From the very start, Ronald Reagan has had a gift for the well-chosen line. In 1980, he regained control of a candidate's forum by using a line from the movie "State of the Union": "I am paying for this microphone." Later, he quoted Jack Dempsey to Nancy Reagan in explaining how he got shot: "Honey, I forgot to duck." And more recently, he celebrated the capture of the Achille Lauro hijackers by paraphrasing yet another prize fighter, Joe Louis. "You can run, but you can't hide," the president exulted.

But what was once a charming attribute has now become a liability. Both the president and lesser administration officials have been sounding off about terrorism as if the Muammar Qaddafis of the world really were movie bad guys. They talk tough, they scramble jets, they put the fleet (or parts of it) to sea and then, mostly, nothing happens. This administration talks loudly, carries a big stick but -- to paraphrase a line the president himself has used -- mostly has made Qaddafi's day. He sits tall in the saddle -- even if it is a mere tractor.

The record is dismal. Aside from the capture of the Achille Lauro hijackers, a collection of dimwits who surrendered their hostages and then hopped an Egyptian plane to promised sanctuary, the United States has done poorly in either capturing or punishing terrorists. One only has to be reminded that the killers of 264 American Marines are still free and, presumably, circulating as are the ones who murdered American diplomats in Beirut. The same can be said for the hijackers of TWA Flight 847 -- the ones who took the plane, the ones who killed an American sailor and the ones who held Americans hostage in Beirut itself. Even now, Americans remain prisoners in that city.

By now, of course, we all know something about terrorism. It is difficult to prevent and even more difficult to punish.

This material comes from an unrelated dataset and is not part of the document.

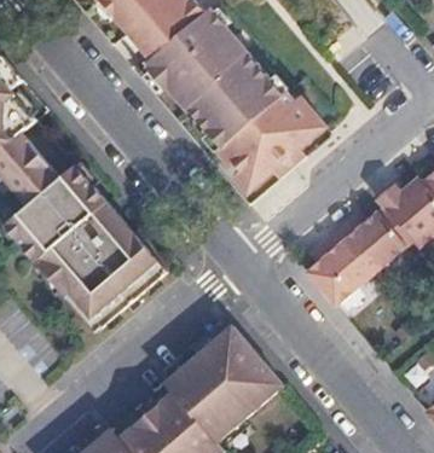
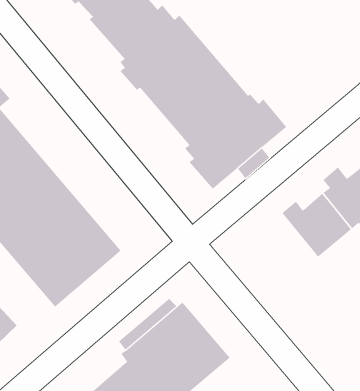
building: [305,231,375,309] -> none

Nothing was more ludicrous than the United States sending FBI agents to Beirut after the TWA hijacking, but it was also symbolic of the difficulties involved. We are out of our element -- college graduates with neat haircuts and brown shoes presumably going house to house in Shiite neighborhoods. God help us!

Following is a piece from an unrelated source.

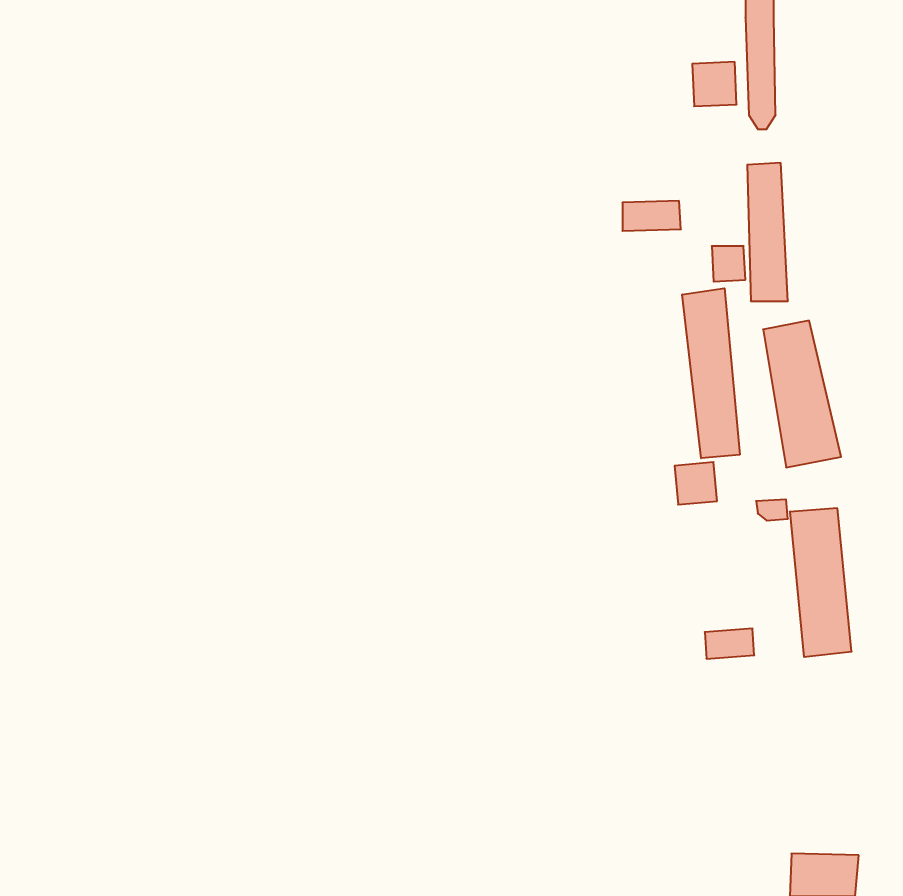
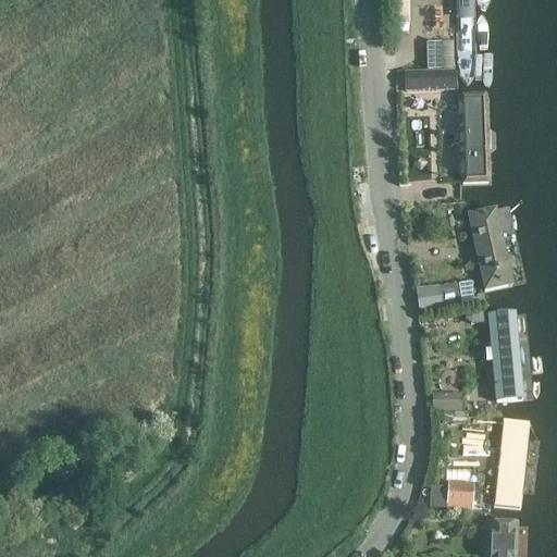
building: [622,201,681,231] -> [407,69,443,87]
building: [682,288,740,458] -> none
building: none -> [494,425,537,495]
building: none -> [430,479,474,509]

Terrorist groups are shadowy, almost impossible to penetrate, on the move, succored by some governments, sheltered by still others -- swimming always in a sea that's either hospitable to them or the cause they proclaim. Justice demands their capture and punishment. Justice, though, often lacks the wherewithal to pull it off. Even Muammar Qaddafi, the godfather of terrorism whose killers have repeatedly struck, suddenly became the darling of other Arabs simply because the United States, not to mention Israel, would like to see him stone-cold dead in the market. It seems not to have occurred o the Arabs in general nor the Palestinians in particular that Qaddafi soils their cause. They could use a better champion.

But at least when it comes to mouthing off, Qaddafi has met his match in this administration. Time after time, it promises what it cannot deliver. The result is that the question of honor, of losing face, becomes an issue. It need not be. The Soviets, for instance, had two of their diplomats kidnapped in Beirut last year, and one of them, Arkady Katkov, killed and unceremoniously dumped in a wasteland. And yet not one word was heard from Moscow. Presumably it will do what it thinks it has to do -- the less said about it, the better.

Not so the United States. It beats its chest like King Kong on the Empire State Building. It complicates an already complicated situation by injecting honor into it. Even if it didn't exist, it does now. The world waits for us to act. We said we would and so we have to -- don't we? The result is that to a degree we have lost freedom of action -- the freedom not to act until we absolutely want to, to hit the target of our choosing, not the first to come along. We have turned an issue of justice into one of face. High noon approaches.

Qaddafi ought to get what he has coming. So should all terrorists. The killers of innocent people, the murderers of children have to be brought to justice. Revenge is sweet and retribution useful, but justice is a solemn obligation -- to the dead and the bereaved, certainly, but also to the living. That being said, nothing more should be said. If a Hollywood model is needed, it should be no Ronald Reagan film, but one that starred John Wayne. It's called "The Quiet Man."